Posted 2021-01-24 bernieloveslife

Given a square array of integers A, we want the minimum sum of a falling path through A.

A falling path starts at any element in the first row, and chooses one element from each row. The next row‘s choice must be in a column that is different from the previous row‘s column by at most one.

Example 1:

Input: [[1,2,3],[4,5,6],[7,8,9]]
Output: 12
Explanation:
The possible falling paths are:

    [1,4,7], [1,4,8], [1,5,7], [1,5,8], [1,5,9]
    [2,4,7], [2,4,8], [2,5,7], [2,5,8], [2,5,9], [2,6,8], [2,6,9]
    [3,5,7], [3,5,8], [3,5,9], [3,6,8], [3,6,9]

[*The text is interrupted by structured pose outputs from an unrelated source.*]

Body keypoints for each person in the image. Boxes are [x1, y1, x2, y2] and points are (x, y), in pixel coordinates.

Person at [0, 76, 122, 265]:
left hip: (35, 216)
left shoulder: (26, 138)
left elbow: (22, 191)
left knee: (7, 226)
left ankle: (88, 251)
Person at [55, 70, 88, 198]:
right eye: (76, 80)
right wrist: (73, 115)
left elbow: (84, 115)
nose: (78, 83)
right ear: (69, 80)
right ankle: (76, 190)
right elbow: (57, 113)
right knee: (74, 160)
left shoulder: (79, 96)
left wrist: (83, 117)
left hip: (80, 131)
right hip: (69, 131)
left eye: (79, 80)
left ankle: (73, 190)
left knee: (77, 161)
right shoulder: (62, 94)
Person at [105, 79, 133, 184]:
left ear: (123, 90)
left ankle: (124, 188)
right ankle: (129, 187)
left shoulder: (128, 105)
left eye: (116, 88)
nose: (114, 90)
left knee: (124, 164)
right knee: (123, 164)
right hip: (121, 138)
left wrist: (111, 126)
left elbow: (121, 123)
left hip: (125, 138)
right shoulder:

The falling path with the smallest sum is [1,4,7], so the answer is 12.

Note:

    1 <= A.length == A[0].length <= 100
    -100 <= A[i][j] <= 100

Accepted
5,997
Submissions
10,729

Solution1:(TLE)

class Solution:
    def minFallingPathSum(self, A):
        """
        :type A: List[List[int]]
        :rtype: int
        """
        res = 99999999
        l = len(A)
        def solve(i,j,sum):
            nonlocal res
            if i==l-1:
                # print(sum)
                res = min(res,sum)
            else:
                solve(i+1,j,sum+A[i+1][j])
                if j>0:
                    solve(i+1,j-1,sum+A[i+1][j-1])
                if j<l-1:
                    solve(i+1,j+1,sum+A[i+1][j+1])
        for i in range(l):
            solve(0,i,A[0][i])
        return res

36 / 46 test cases passed.

这样求出每条到最后一行的路径的方法时间复杂度较大，在每一行时，只使用到这个点的最小路径。

Solution2:

class Solution:
    def minFallingPathSum(self, A):
        """
        :type A: List[List[int]]
        :rtype: int
        """
        dp = [[0 for i in range(len(A))] for j in range(len(A))]
        for i in range(len(A)):
            for j in range(len(A)):
                if i==0:
                    dp[i][j] = A[i][j]
                    continue
                temp = A[i][j] + dp[i-1][j]
                if j>0:
                    temp = min(temp,A[i][j] + dp[i-1][j-1])
                if j<len(A)-1:
                    temp = min(A[i][j] + dp[i - 1][j+1],temp)
                dp[i][j] = temp
        return min(dp[-1][j] for j in range(len(A)))